Resampling Methods

Levi Waldron, CUNY School of Public Health

levi.waldron@sph.cuny.edu

waldronlab.github.io / waldronlab.org

June 15, 2017

Outline and introduction

Objectives: prediction or inference?
Cross-validation
Bootstrap
Permutation Test
Monte Carlo Simulation

ISLR Chapter 5: James, G. et al. An Introduction to Statistical Learning: with Applications in R. (Springer, 2013). This book can be downloaded for free at http://www-bcf.usc.edu/~gareth/ISL/getbook.html

Why do regression?

Inference

Questions:
- Which predictors are associated with the response?
- How are predictors associated with the response?
- Example: do dietary habits influence the gut microbiome?
Linear regression and generalized linear models are the workhorses
- We are more interested in interpretability than accuracy
- Produce interpretable models for inference on coefficients

Bootstrap, permutation tests

Why do regression? (cont’d)

Prediction

Questions:
- How can we predict values of \(Y\) based on values of \(X\)
- Examples: Framingham Risk Score, OncotypeDX Risk Score
Regression methods are still workhorses, but also less-interpretable machine learning methods
- We are more interested in accuracy than interpretability
- e.g. sensitivity/specificity for binary outcome
- e.g. mean-squared prediction error for continuous outcome

Cross-validation

Why cross-validation?

Figure 2.9 B

Under-fitting, over-fitting, and optimal fitting

K-fold cross-validation approach

Create \(K\) “folds” from the sample of size \(n\), \(K \le n\)

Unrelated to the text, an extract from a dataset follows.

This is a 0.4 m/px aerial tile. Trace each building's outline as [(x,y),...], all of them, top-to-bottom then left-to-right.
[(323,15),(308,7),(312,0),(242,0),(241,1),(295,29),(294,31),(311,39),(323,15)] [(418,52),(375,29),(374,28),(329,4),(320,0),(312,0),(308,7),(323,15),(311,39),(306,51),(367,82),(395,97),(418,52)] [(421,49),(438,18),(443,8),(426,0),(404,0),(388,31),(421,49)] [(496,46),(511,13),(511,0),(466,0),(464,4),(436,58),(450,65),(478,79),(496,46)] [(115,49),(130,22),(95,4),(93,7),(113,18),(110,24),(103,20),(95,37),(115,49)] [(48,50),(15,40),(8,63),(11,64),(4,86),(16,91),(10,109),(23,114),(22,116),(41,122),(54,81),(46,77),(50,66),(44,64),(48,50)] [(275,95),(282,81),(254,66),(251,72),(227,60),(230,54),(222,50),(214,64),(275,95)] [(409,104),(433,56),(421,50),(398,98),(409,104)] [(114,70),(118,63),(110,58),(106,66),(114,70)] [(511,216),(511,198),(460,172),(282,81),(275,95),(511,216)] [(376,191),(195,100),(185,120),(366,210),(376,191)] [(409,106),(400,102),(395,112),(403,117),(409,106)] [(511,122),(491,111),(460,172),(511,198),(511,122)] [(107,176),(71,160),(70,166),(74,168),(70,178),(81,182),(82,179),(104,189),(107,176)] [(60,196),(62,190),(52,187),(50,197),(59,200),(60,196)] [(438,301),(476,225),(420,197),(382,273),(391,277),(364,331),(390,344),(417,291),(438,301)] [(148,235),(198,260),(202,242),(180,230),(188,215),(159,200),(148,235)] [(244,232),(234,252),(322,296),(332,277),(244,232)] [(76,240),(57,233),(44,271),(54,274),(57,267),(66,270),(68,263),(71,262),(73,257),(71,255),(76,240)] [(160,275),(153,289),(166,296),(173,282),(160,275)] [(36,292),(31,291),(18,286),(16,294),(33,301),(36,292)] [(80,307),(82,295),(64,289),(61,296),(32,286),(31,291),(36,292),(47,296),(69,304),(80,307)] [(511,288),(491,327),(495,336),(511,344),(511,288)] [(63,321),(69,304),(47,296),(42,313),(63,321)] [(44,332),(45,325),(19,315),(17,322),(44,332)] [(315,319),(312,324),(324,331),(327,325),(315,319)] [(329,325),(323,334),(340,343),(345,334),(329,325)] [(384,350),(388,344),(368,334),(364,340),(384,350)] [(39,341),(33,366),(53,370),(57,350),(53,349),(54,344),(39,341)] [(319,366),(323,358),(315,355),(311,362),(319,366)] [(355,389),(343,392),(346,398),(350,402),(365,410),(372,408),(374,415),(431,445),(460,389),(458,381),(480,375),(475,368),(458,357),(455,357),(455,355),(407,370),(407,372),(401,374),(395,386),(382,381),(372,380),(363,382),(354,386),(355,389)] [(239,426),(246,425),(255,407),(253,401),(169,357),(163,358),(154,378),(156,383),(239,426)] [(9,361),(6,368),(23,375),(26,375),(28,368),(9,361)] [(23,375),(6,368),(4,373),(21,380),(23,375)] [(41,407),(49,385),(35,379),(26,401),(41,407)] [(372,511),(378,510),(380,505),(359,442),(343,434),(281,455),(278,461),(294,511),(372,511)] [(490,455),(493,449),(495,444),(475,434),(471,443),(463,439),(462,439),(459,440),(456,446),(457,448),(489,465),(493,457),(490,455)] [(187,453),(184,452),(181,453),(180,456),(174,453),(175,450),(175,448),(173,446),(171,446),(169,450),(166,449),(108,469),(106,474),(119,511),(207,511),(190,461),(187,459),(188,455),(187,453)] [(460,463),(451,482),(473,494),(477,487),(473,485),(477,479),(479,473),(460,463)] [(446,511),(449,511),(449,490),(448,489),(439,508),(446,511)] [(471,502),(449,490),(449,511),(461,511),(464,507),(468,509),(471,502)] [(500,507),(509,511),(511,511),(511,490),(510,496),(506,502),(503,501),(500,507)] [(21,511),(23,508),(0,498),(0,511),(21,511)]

Randomly sample \(1/K\) observations (without replacement) as the validation set
Use remaining samples as the training set
Fit model on the training set, estimate accuracy on the validation set
Repeat \(K\) times, not using the same validation samples
Average validation accuracy from each of the validation sets

3-fold CV

Variability in cross-validation

Variability of 2-fold cross-validation (ISLR Figure 5.2)

Cross-validation summary

In prediction modeling, we think of data as training or test
- Cross-validation estimates test set error from a training set
Training set error always decreases with more complex (flexible) models
Test set error as a function of model flexibility tends to be U-shaped
- The low point of the U represents the optimal bias-variance trade-off, or the most appropriate amount of model flexibility
Computationally, \(K\) models must be fitted
- 5 or 10-fold CV are popular choices
- can be repeated for smoothing (e.g. see Braga-Neto et al 2004. Is cross-validation valid for small-sample microarray classification?. Bioinformatics, 20(3), 374-380.)

Cross-validation caveats

Be very careful of information “leakage” into test sets, e.g.:
- feature selection using all samples
- “human-loop” over-fitting
- changing your mind on accuracy measure
- try a different dataset

http://hunch.net/?p=22

Cross-validation caveats (cont’d)

Tuning plus accuracy estimation requires nested cross-validation
Example: high-dimensional training and test sets simulated from identical true model
- Penalized regression models tuned by 5-fold CV
- Tuning by cross-validation does not prevent over-fitting

Waldron et al.: Optimized application of penalized regression methods to diverse genomic data. Bioinformatics 2011, 27:3399–3406.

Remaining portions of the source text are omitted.